É possível a Rússia abandonar completamente o dólar?

Apesar de certos sucessos, um desvio significativo do dólar no comércio exterior é dificilmente possível para a Rússia. A base de nossa economia continua sendo a venda de petróleo e gás, e seus principais clientes estão no Ocidente. O mercado global de petróleo usa dólares, e é improvável que os maiores participantes desejem se envolver em moedas nacionais.

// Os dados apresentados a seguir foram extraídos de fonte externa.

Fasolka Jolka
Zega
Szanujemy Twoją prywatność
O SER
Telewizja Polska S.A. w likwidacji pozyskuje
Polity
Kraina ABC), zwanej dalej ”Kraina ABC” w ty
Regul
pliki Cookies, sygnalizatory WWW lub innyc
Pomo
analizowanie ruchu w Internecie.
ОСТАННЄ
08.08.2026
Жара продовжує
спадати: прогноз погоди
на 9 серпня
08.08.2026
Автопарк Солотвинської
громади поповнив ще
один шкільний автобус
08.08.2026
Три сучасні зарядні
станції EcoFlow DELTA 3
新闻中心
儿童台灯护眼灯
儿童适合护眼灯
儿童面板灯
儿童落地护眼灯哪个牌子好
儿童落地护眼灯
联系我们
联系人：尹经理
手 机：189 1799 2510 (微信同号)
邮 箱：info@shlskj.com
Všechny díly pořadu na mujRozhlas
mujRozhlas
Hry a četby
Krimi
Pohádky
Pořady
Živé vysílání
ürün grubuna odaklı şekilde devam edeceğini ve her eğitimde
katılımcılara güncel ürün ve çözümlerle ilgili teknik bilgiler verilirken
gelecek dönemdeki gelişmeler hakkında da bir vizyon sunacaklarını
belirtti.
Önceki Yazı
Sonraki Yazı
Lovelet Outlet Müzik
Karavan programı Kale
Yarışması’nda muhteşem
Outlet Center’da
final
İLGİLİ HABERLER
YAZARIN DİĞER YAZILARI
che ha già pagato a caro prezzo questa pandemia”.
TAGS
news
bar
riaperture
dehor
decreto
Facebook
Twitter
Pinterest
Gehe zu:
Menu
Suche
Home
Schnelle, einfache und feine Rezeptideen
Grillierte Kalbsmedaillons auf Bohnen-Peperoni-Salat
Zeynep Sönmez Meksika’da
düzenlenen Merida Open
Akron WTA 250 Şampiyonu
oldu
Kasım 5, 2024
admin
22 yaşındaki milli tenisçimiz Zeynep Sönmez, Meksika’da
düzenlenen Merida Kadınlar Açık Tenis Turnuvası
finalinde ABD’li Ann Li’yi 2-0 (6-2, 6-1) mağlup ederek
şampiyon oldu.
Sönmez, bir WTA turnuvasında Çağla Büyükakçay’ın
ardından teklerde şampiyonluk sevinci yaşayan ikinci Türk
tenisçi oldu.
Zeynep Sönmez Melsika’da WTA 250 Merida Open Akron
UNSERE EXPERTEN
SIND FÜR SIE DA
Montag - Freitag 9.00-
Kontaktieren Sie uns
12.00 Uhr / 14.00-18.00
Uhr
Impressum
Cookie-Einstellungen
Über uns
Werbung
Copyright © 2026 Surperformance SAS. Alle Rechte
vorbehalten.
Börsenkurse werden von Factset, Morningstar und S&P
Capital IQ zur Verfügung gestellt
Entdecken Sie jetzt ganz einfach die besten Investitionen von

Mercados de commodities são geralmente fortemente ligados à moeda dos EUA. O preço dos metais, grãos e hidrocarbonetos é formado nas principais bolsas do mundo, em Nova York, Londres, Chicago. Os cálculos para eles são realizados principalmente em dólares. Um país que mudou para um nacional quando é vendido inevitavelmente se colocará em desvantagem em relação a outros fornecedores, porque os compradores sofrerão perdas devido a diferenças cambiais ao trocar de dólares, por exemplo, para rublos.

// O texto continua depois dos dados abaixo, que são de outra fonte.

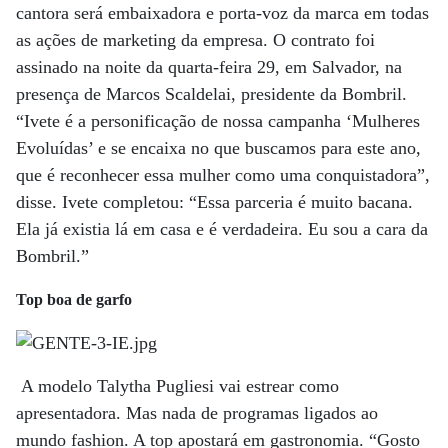
cantora será embaixadora e porta-voz da marca em todas
as ações de marketing da empresa. O contrato foi
assinado na noite da quarta-feira 29, em Salvador, na
presença de Marcos Scaldelai, presidente da Bombril.
“Ivete é a personificação de nossa campanha ‘Mulheres
Evoluídas’ e se encaixa no que buscamos para este ano,
que é reconhecer essa mulher como uma conquistadora”,
disse. Ivete completou: “Essa parceria é muito bacana.
Ela já existia lá em casa e é verdadeira. Eu sou a cara da
Bombril.”
Top boa de garfo
A modelo Talytha Pugliesi vai estrear como
apresentadora. Mas nada de programas ligados ao
mundo fashion. A top apostará em gastronomia. “Gosto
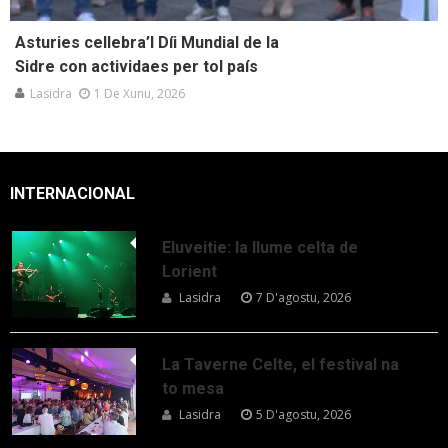
Asturies cellebra’l Díi Mundial de la
Sidre con actividaes per tol país
Lasidra
1 De Xunu, 2026
INTERNACIONAL
Eluveitie: la llume celta de
Lorient
Lasidra
7 D'agostu, 2026
La Taverne Celte, el festival na
to mesa
Lasidra
5 D'agostu, 2026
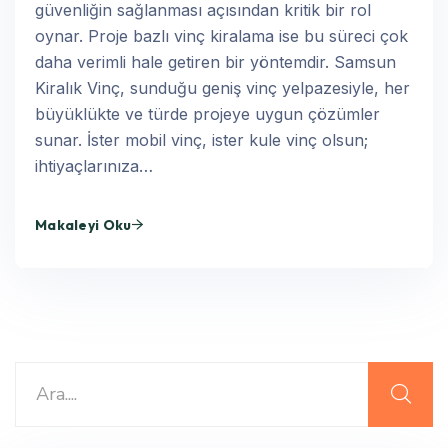
güvenliğin sağlanması açısından kritik bir rol
oynar. Proje bazlı vinç kiralama ise bu süreci çok
daha verimli hale getiren bir yöntemdir. Samsun
Kiralık Vinç, sunduğu geniş vinç yelpazesiyle, her
büyüklükte ve türde projeye uygun çözümler
sunar. İster mobil vinç, ister kule vinç olsun;
ihtiyaçlarınıza…
Makaleyi Oku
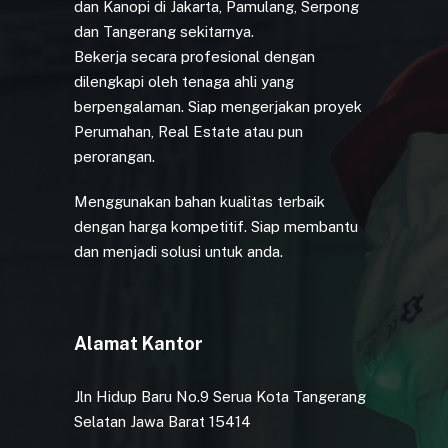
dan Kanopi di Jakarta, Pamulang, Serpong
dan Tangerang sekitarnya.
Bekerja secara profesional dengan
dilengkapi oleh tenaga ahli yang
berpengalaman. Siap mengerjakan proyek
Perumahan, Real Estate atau pun
perorangan.
Menggunakan bahan kualitas terbaik
dengan harga kompetitif. Siap membantu
dan menjadi solusi untuk anda.
Alamat Kantor
Jln Hidup Baru No.9 Serua Kota Tangerang
Selatan Jawa Barat 15414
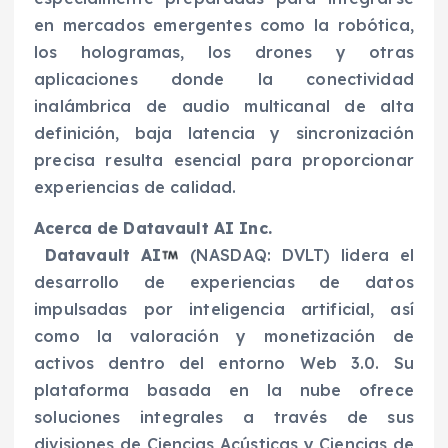
en mercados emergentes como la robótica,
los hologramas, los drones y otras
aplicaciones donde la conectividad
inalámbrica de audio multicanal de alta
definición, baja latencia y sincronización
precisa resulta esencial para proporcionar
experiencias de calidad.
Acerca de Datavault AI Inc.
Datavault AI
(NASDAQ: DVLT) lidera el
desarrollo de experiencias de datos
impulsadas por inteligencia artificial, así
como la valoración y monetización de
activos dentro del entorno Web 3.0. Su
plataforma basada en la nube ofrece
soluciones integrales a través de sus
divisiones de Ciencias Acústicas y Ciencias de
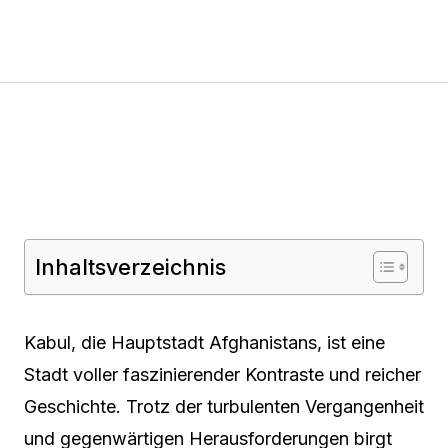
Inhaltsverzeichnis
Kabul, die Hauptstadt Afghanistans, ist eine
Stadt voller faszinierender Kontraste und reicher
Geschichte. Trotz der turbulenten Vergangenheit
und gegenwärtigen Herausforderungen birgt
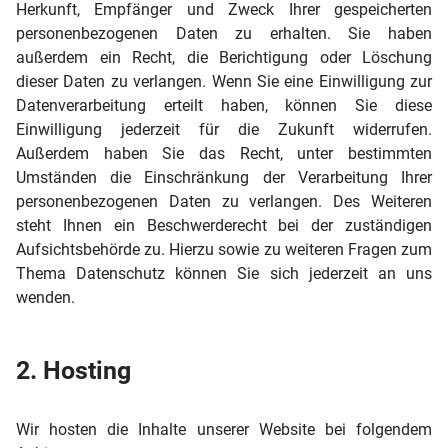
Herkunft, Empfänger und Zweck Ihrer gespeicherten
personenbezogenen Daten zu erhalten. Sie haben
außerdem ein Recht, die Berichtigung oder Löschung
dieser Daten zu verlangen. Wenn Sie eine Einwilligung zur
Datenverarbeitung erteilt haben, können Sie diese
Einwilligung jederzeit für die Zukunft widerrufen.
Außerdem haben Sie das Recht, unter bestimmten
Umständen die Einschränkung der Verarbeitung Ihrer
personenbezogenen Daten zu verlangen. Des Weiteren
steht Ihnen ein Beschwerderecht bei der zuständigen
Aufsichtsbehörde zu. Hierzu sowie zu weiteren Fragen zum
Thema Datenschutz können Sie sich jederzeit an uns
wenden.
2. Hosting
Wir hosten die Inhalte unserer Website bei folgendem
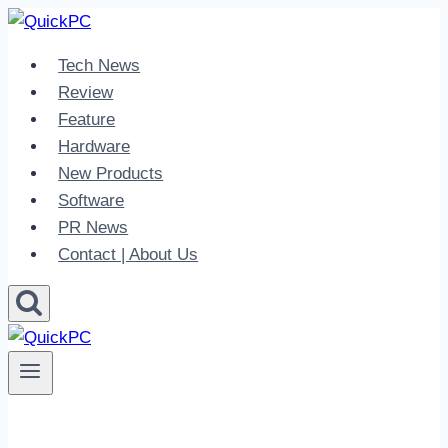
Skip
to
Tech News
content
Review
Feature
Hardware
New Products
Software
PR News
Contact | About Us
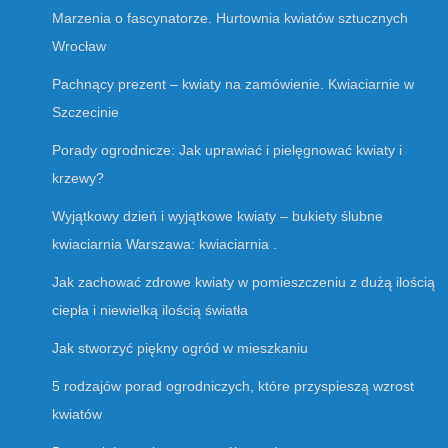
Marzenia o fascynatorze. Hurtownia kwiatów sztucznych
Wrocław
Pachnący prezent – kwiaty na zamówienie. Kwiaciarnie w
Szczecinie
Porady ogrodnicze: Jak uprawiać i pielęgnować kwiaty i
krzewy?
Wyjątkowy dzień i wyjątkowe kwiaty – bukiety ślubne
kwiaciarnia Warszawa: kwiaciarnia .
Jak zachować zdrowe kwiaty w pomieszczeniu z dużą ilością
ciepła i niewielką ilością światła
Jak stworzyć piękny ogród w mieszkaniu
5 rodzajów porad ogrodniczych, które przyspieszą wzrost
kwiatów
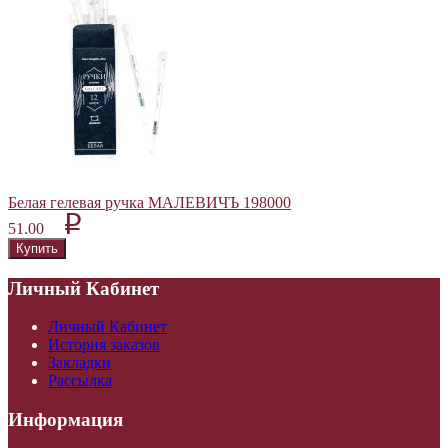
Белая гелевая ручка МАЛЕВИЧЪ 198000
p
51.00
Личный Кабинет
Личный Кабинет
История заказов
Закладки
Рассылка
Информация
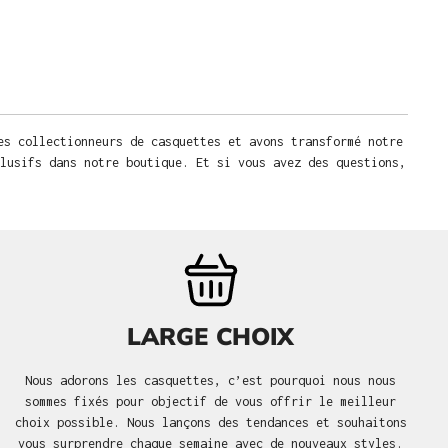
es collectionneurs de casquettes et avons transformé notre
lusifs dans notre boutique. Et si vous avez des questions,
LARGE CHOIX
Nous adorons les casquettes, c’est pourquoi nous nous
sommes fixés pour objectif de vous offrir le meilleur
choix possible. Nous lançons des tendances et souhaitons
vous surprendre chaque semaine avec de nouveaux styles.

Além disso, as moedas dos países em desenvolvimento, como Rússia, Turquia, Irã e Venezuela, são muito instáveis, o que limita seu uso em transações financeiras internacionais. Portanto, ainda é possível convencer os parceiros comerciais a mudar para rublos, mas é improvável que eles os utilizem como reservas. A fim de falar seriamente sobre a convertibilidade do rublo, a participação da economia russa no mundo deve ser aumentada para pelo menos 5-6%.

Atualmente, há uma tendência de uma queda gradual da parte do dólar nos assentamentos mundiais: a participação do euro está aumentando, o yuan está crescendo. No entanto, esses processos são muito lentos, levam anos e décadas.

Na Rússia, muitas vezes há pedidos para uma proibição total do dólar. Mas esta é definitivamente uma má ideia. Uma tentativa de implementá-lo inevitavelmente levará a um desastre em grande escala. Hoje, o mercado interno de câmbio em mais de 90% é o volume de negócios do dólar-rublo. A proibição da moeda dos EUA é quase garantida para causar hiperinflação e reviver o mercado negro com cambistas. Além disso, quaisquer restrições nesta área levarão a uma diminuição do investimento estrangeiro: por que as empresas estrangeiras devem investir em uma economia onde você só pode ganhar rublos?

Em conclusão, resta acrescentar que a hipotética recusa da Rússia em relação ao dólar dificilmente causará dano significativo aos Estados Unidos - nosso PIB é muito pequeno. Para ter um peso realmente sério no mundo moderno, é necessário ter uma economia forte e desenvolvida.